| Work to be completed |
In the records below, the line with "- mass: [79, 181, 187, 316]" opens the range and the line with "Breast MRI (dynamic" closes it; print that range exactly and nothing else.
——
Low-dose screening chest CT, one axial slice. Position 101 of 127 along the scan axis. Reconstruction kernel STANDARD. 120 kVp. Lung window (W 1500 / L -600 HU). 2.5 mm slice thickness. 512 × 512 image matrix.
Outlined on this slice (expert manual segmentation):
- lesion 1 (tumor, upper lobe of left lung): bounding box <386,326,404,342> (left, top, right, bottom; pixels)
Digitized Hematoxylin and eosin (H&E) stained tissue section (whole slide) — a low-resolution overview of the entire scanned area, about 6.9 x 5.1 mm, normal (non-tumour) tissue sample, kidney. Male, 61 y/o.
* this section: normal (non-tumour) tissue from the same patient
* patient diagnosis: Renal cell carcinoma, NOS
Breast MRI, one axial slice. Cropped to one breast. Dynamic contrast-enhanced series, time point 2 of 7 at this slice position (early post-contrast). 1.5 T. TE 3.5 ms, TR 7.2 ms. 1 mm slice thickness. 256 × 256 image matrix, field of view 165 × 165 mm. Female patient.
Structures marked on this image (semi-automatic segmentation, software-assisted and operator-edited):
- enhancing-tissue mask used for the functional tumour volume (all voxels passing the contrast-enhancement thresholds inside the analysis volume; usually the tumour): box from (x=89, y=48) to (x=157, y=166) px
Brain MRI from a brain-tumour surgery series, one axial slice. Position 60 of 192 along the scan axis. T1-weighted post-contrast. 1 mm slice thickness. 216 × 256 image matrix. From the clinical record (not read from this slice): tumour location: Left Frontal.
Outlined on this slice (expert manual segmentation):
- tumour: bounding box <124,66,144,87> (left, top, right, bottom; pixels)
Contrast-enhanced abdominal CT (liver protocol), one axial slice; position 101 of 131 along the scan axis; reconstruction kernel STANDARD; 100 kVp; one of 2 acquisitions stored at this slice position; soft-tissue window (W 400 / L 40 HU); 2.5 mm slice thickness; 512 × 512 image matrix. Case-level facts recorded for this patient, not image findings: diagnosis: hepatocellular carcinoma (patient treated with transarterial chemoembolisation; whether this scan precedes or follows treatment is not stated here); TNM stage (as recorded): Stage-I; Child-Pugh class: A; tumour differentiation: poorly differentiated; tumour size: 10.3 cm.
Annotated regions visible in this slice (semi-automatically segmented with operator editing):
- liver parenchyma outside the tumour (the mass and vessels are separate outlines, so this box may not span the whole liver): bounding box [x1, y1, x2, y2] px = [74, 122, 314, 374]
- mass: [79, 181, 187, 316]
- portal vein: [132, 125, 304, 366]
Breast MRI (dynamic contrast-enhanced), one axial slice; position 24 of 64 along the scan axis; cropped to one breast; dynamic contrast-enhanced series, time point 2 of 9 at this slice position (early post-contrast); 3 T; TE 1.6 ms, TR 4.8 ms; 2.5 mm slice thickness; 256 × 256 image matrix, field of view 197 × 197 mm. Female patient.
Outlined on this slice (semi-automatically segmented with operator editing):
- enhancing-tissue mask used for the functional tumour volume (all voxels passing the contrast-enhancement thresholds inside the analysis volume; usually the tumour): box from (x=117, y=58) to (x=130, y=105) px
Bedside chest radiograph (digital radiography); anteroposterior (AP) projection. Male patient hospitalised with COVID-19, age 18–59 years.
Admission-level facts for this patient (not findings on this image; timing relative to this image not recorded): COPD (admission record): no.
——
| Task answer |
- mass: [79, 181, 187, 316]
- portal vein: [132, 125, 304, 366]
Breast MRI (dynamic contrast-enhanced), one axial slice; position 24 of 64 along the scan axis; cropped to one breast; dynamic contrast-enhanced series, time point 2 of 9 at this slice position (early post-contrast); 3 T; TE 1.6 ms, TR 4.8 ms; 2.5 mm slice thickness; 256 × 256 image matrix, field of view 197 × 197 mm. Female patient.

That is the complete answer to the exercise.